▸ **Set problem**:
Please turn every line of the material below into a numbered list, skipping the blank lines. Leave the pictures out of your answer.
____________________
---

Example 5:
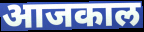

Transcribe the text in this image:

आजकाल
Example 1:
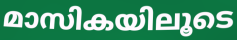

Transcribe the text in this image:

മാസികയിലൂടെ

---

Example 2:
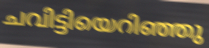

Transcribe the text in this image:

ചവിട്ടിയെറിഞ്ഞു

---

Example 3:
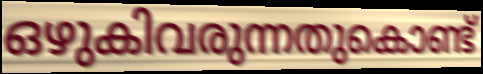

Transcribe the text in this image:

ഒഴുകിവരുന്നതുകൊണ്ട്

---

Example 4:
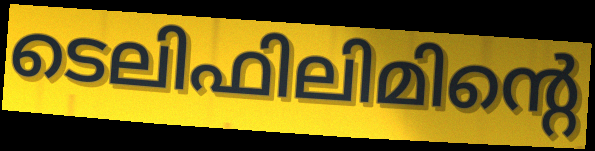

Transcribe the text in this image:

ടെലിഫിലിമിന്റെ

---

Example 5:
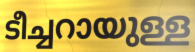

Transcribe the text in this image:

ടീച്ചറായുള്ള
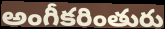
అంగీకరింతురు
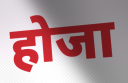
होजा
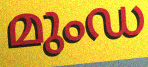
മുംഡ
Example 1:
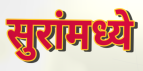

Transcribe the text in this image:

सुरांमध्ये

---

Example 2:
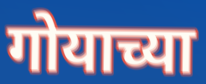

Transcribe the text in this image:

गोयाच्या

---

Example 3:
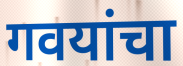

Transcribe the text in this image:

गवयांचा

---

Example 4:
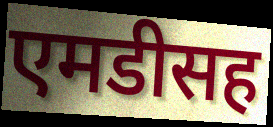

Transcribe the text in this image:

एमडीसह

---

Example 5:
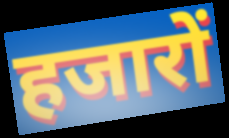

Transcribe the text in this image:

हजारों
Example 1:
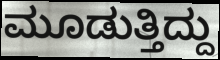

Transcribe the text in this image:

ಮೂಡುತ್ತಿದ್ದು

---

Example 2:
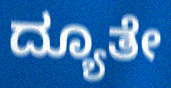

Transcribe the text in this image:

ದ್ಯೂತೇ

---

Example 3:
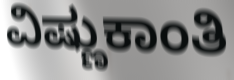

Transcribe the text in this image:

ವಿಷ್ಣುಕಾಂತಿ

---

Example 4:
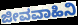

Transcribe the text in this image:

ಜೀವವಾಹಿನಿ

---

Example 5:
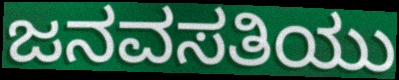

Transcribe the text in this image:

ಜನವಸತಿಯು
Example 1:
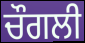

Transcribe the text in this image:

ਚੌਗਲੀ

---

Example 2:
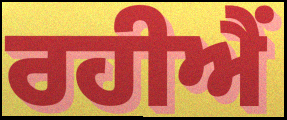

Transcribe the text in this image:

ਰਹੀਐਂ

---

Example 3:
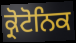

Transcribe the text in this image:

ਕ੍ਰੋਟੋਨਿਕ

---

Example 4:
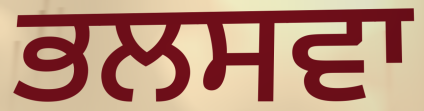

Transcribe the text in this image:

ਭਲਸਵਾ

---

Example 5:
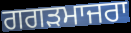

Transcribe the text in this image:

ਗਗੜਮਾਜਰਾ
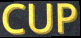
CUP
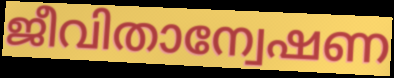
ജീവിതാന്വേഷണ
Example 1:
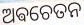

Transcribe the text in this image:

ଅଵଚେତନ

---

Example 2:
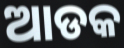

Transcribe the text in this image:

ଆଡକ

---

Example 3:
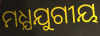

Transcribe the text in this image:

ମଧ୍ଯଯୁଗୀୟ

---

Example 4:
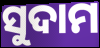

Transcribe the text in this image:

ସୁଦାମ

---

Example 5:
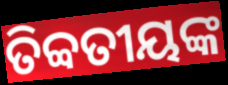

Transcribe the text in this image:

ତିବ୍ବତୀୟଙ୍କ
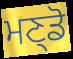
ਮਣ੍ਡੋ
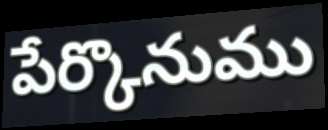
____________________
▸ **Answer to this problem**:
1. ---
2. Example 5:
3. Transcribe the text in this image:
4. आजकाल
5. Example 1:
6. Transcribe the text in this image:
7. മാസികയിലൂടെ
8. ---
9. Example 2:
10. Transcribe the text in this image:
11. ചവിട്ടിയെറിഞ്ഞു
12. ---
13. Example 3:
14. Transcribe the text in this image:
15. ഒഴുകിവരുന്നതുകൊണ്ട്
16. ---
17. Example 4:
18. Transcribe the text in this image:
19. ടെലിഫിലിമിന്റെ
20. ---
21. Example 5:
22. Transcribe the text in this image:
23. ടീച്ചറായുള്ള
24. అంగీకరింతురు
25. होजा
26. മുംഡ
27. Example 1:
28. Transcribe the text in this image:
29. सुरांमध्ये
30. ---
31. Example 2:
32. Transcribe the text in this image:
33. गोयाच्या
34. ---
35. Example 3:
36. Transcribe the text in this image:
37. गवयांचा
38. ---
39. Example 4:
40. Transcribe the text in this image:
41. एमडीसह
42. ---
43. Example 5:
44. Transcribe the text in this image:
45. हजारों
46. Example 1:
47. Transcribe the text in this image:
48. ಮೂಡುತ್ತಿದ್ದು
49. ---
50. Example 2:
51. Transcribe the text in this image:
52. ದ್ಯೂತೇ
53. ---
54. Example 3:
55. Transcribe the text in this image:
56. ವಿಷ್ಣುಕಾಂತಿ
57. ---
58. Example 4:
59. Transcribe the text in this image:
60. ಜೀವವಾಹಿನಿ
61. ---
62. Example 5:
63. Transcribe the text in this image:
64. ಜನವಸತಿಯು
65. Example 1:
66. Transcribe the text in this image:
67. ਚੌਗਲੀ
68. ---
69. Example 2:
70. Transcribe the text in this image:
71. ਰਹੀਐਂ
72. ---
73. Example 3:
74. Transcribe the text in this image:
75. ਕ੍ਰੋਟੋਨਿਕ
76. ---
77. Example 4:
78. Transcribe the text in this image:
79. ਭਲਸਵਾ
80. ---
81. Example 5:
82. Transcribe the text in this image:
83. ਗਗੜਮਾਜਰਾ
84. CUP
85. ജീവിതാന്വേഷണ
86. Example 1:
87. Transcribe the text in this image:
88. ଅଵଚେତନ
89. ---
90. Example 2:
91. Transcribe the text in this image:
92. ଆଡକ
93. ---
94. Example 3:
95. Transcribe the text in this image:
96. ମଧ୍ଯଯୁଗୀୟ
97. ---
98. Example 4:
99. Transcribe the text in this image:
100. ସୁଦାମ
101. ---
102. Example 5:
103. Transcribe the text in this image:
104. ତିବ୍ବତୀୟଙ୍କ
105. ਮਣ੍ਡੋ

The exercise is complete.